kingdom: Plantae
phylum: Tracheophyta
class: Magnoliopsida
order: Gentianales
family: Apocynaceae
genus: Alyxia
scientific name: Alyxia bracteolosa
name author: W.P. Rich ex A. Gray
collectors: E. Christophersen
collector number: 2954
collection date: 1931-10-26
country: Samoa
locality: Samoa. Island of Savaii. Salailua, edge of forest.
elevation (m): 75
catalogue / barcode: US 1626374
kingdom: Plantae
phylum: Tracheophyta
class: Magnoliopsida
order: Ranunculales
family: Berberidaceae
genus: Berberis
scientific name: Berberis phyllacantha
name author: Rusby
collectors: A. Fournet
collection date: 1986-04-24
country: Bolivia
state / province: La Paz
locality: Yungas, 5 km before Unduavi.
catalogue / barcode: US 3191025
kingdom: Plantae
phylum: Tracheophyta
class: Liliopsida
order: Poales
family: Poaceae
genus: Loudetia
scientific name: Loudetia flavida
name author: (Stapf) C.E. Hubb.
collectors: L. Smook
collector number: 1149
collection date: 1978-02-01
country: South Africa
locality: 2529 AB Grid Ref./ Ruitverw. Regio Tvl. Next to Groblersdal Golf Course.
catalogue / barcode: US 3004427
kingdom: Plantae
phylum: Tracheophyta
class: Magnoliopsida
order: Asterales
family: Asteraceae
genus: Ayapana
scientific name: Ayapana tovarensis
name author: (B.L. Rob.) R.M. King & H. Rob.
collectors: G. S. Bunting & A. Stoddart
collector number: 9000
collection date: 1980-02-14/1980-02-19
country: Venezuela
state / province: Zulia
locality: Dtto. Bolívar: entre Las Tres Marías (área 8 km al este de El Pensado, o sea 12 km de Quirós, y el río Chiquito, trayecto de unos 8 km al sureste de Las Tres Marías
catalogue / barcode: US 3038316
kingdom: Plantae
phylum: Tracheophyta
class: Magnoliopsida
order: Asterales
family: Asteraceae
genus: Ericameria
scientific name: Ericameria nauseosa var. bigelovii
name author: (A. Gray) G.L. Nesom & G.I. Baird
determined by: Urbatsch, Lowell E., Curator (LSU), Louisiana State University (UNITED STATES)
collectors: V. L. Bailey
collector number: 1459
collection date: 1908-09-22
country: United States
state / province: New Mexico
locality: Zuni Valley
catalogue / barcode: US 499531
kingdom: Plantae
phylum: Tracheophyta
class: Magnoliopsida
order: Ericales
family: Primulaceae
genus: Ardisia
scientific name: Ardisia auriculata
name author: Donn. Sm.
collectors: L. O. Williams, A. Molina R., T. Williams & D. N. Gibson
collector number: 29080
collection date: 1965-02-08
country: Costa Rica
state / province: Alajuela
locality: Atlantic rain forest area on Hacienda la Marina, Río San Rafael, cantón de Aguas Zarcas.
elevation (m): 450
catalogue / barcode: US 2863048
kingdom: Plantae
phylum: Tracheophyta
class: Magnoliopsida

+ + + + + + +

• _Your objective_
Format the records from the line containing "genus: Berberis" down to the line containing "scientific name: Ayapana tovarensis", both lines included, as a two-column CSV with the headers field and value and one row per line. Put each field in double quotes, and replace any line breaks inside a field with spaces.

• _Answer below_
field,value
"genus:","Berberis"
"scientific name:","Berberis phyllacantha"
"name author:","Rusby"
"collectors:","A. Fournet"
"collection date:","1986-04-24"
"country:","Bolivia"
"state / province:","La Paz"
"locality:","Yungas, 5 km before Unduavi."
"catalogue / barcode:","US 3191025"
"kingdom:","Plantae"
"phylum:","Tracheophyta"
"class:","Liliopsida"
"order:","Poales"
"family:","Poaceae"
"genus:","Loudetia"
"scientific name:","Loudetia flavida"
"name author:","(Stapf) C.E. Hubb."
"collectors:","L. Smook"
"collector number:","1149"
"collection date:","1978-02-01"
"country:","South Africa"
"locality:","2529 AB Grid Ref./ Ruitverw. Regio Tvl. Next to Groblersdal Golf Course."
"catalogue / barcode:","US 3004427"
"kingdom:","Plantae"
"phylum:","Tracheophyta"
"class:","Magnoliopsida"
"order:","Asterales"
"family:","Asteraceae"
"genus:","Ayapana"
"scientific name:","Ayapana tovarensis"